StegOT: Trade-offs in Steganography via Optimal Transport

TL;DR

StegOT addresses the information balance challenge in image steganography by integrating an autoencoder with a Multi-Channel Optimal Transport module to transform a multi‑peak latent distribution into a single-peak form. This redistribution enables simultaneous preservation of cover information and recovery of the secret, improving both stego and recovered image quality. Empirical results on DIV2K, COCO, and ImageNet show superior PSNR and lower perceptual distance (LPIPS) compared with prior methods, along with robustness under distortions.
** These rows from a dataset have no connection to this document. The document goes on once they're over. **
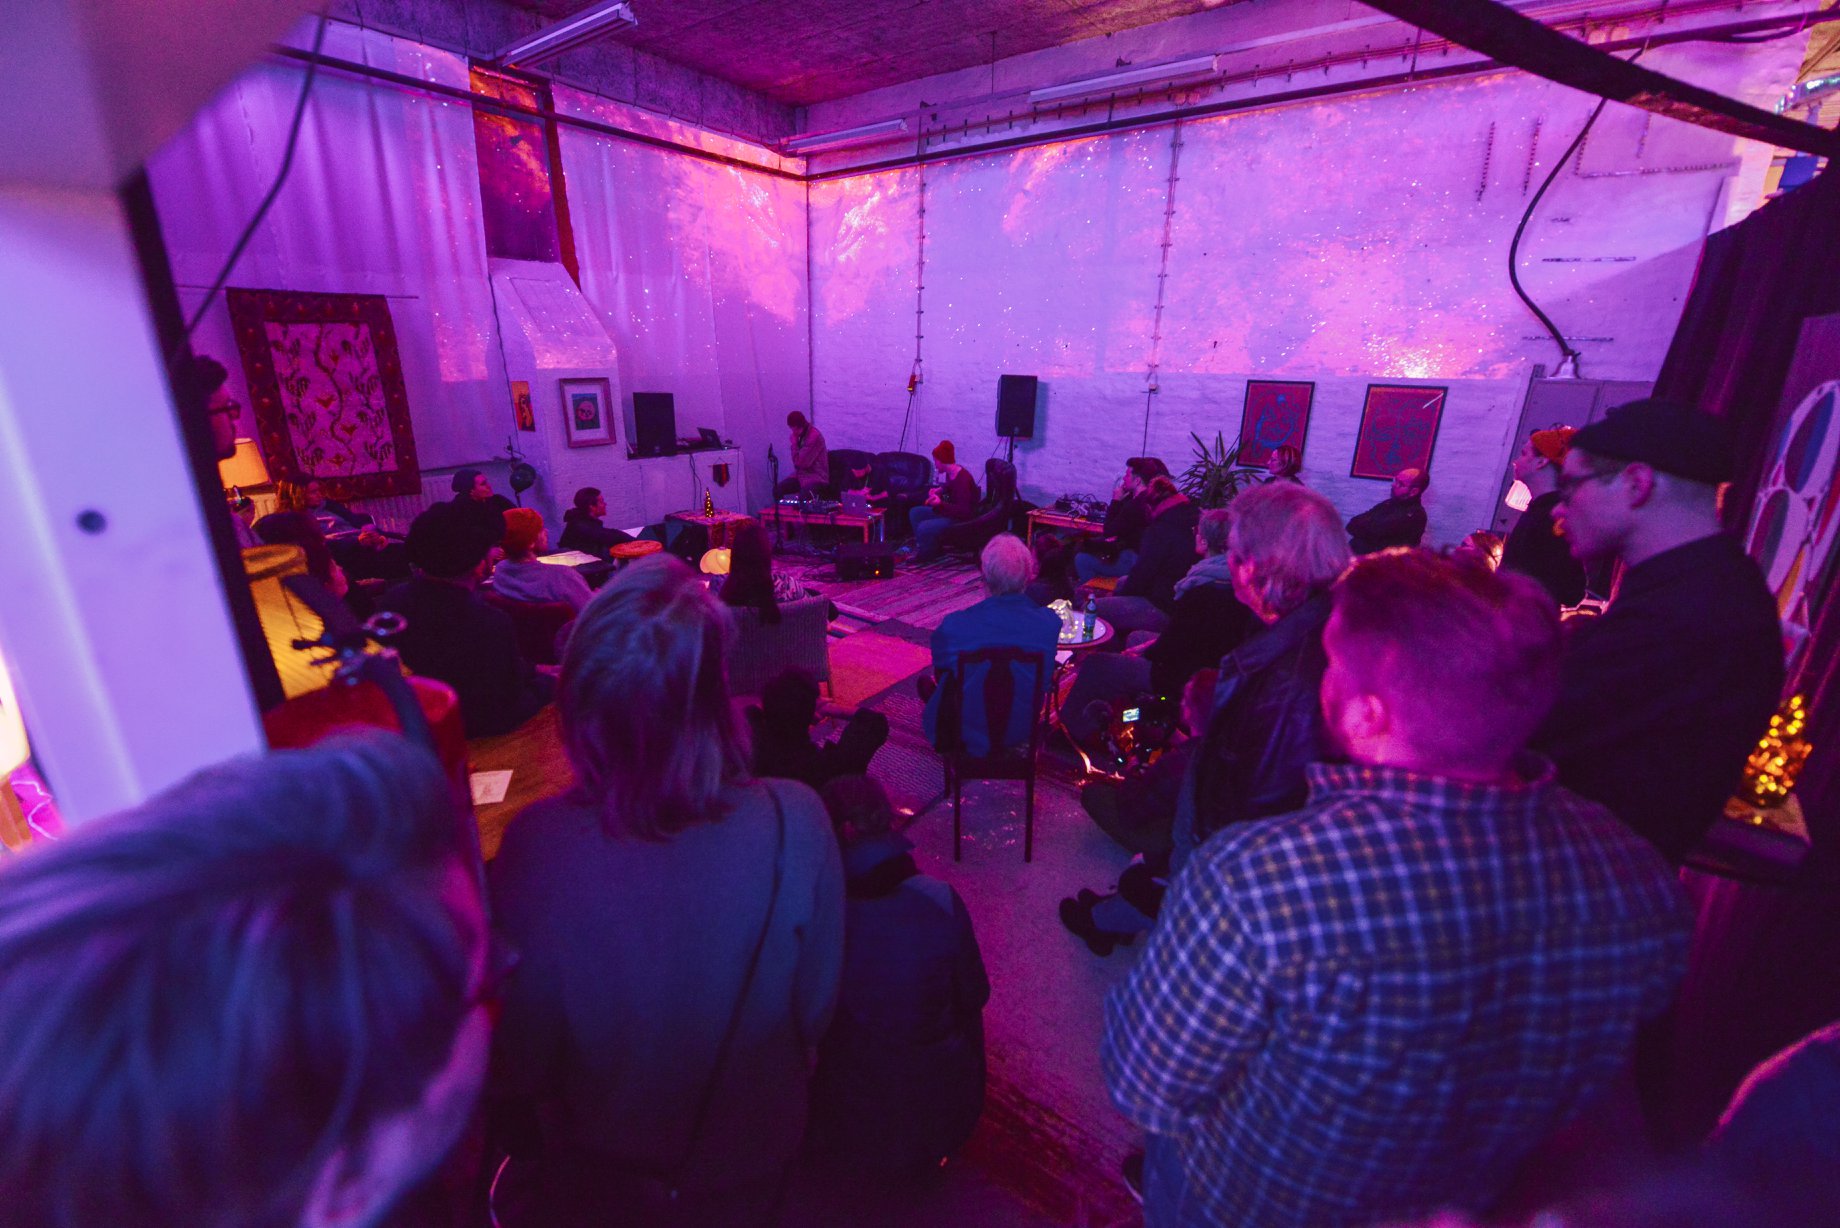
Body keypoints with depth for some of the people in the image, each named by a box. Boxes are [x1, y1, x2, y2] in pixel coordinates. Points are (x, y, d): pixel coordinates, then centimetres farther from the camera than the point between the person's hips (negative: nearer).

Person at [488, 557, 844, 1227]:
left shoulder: (536, 845, -34)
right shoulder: (795, 823, -33)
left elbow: (521, 1064, -17)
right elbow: (817, 1006, -16)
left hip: (596, 1143, 0)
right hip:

The approach provides a theoretically motivated and practically effective framework for more reliable steganography with higher fidelity and resilience.

Abstract

Image hiding is often referred to as steganography, which aims to hide a secret image in a cover image of the same resolution. Many steganography models are based on genera-tive adversarial networks (GANs) and variational autoencoders (VAEs). However, most existing models suffer from mode collapse. Mode collapse will lead to an information imbalance between the cover and secret images in the stego image and further affect the subsequent extraction. To address these challenges, this paper proposes StegOT, an autoencoder-based steganography model incorporating optimal transport theory. We designed the multiple channel optimal transport (MCOT) module to transform the feature distribution, which exhibits multiple peaks, into a single peak to achieve the trade-off of information. Experiments demonstrate that we not only achieve a trade-off between the cover and secret images but also enhance the quality of both the stego and recovery images. The source code will be released on https://github.com/Rss1124/StegOT.

Figures (6)

• Figure 1: In GAN-based or VAE-based steganographic models, the decoder is more inclined to sample the information of Cover image, which leads to the imbalance between Cover information and Secret information in Stego images.
• Figure 2: The framework of StegOT. In the hiding network, MCOT transforms a multi-peak feature distribution into a single-peak distribution. In this way, MCOT achieves a balance between cover information and secret information in the stego image. To protect the watermark image from leaking out, we use the optimal transmission map T generated by MCOT as the key to start the Reval Network.
• Figure 3: Visualization comparison of different Steganography methods on COCO. The higher the value of PSNR and SSIM, the better the model performance.
• Figure 4: The models utilizing MCOT (solid lines in the figure) exhibit higher PSNR values across all datasets compared to models without MCOT (dashed lines). Similarly, the SSIM values for models using MCOT are higher across all datasets than those for models not using MCOT.
• Figure 5: The gray histogram comparison between cover/secret image and stego/recovery image.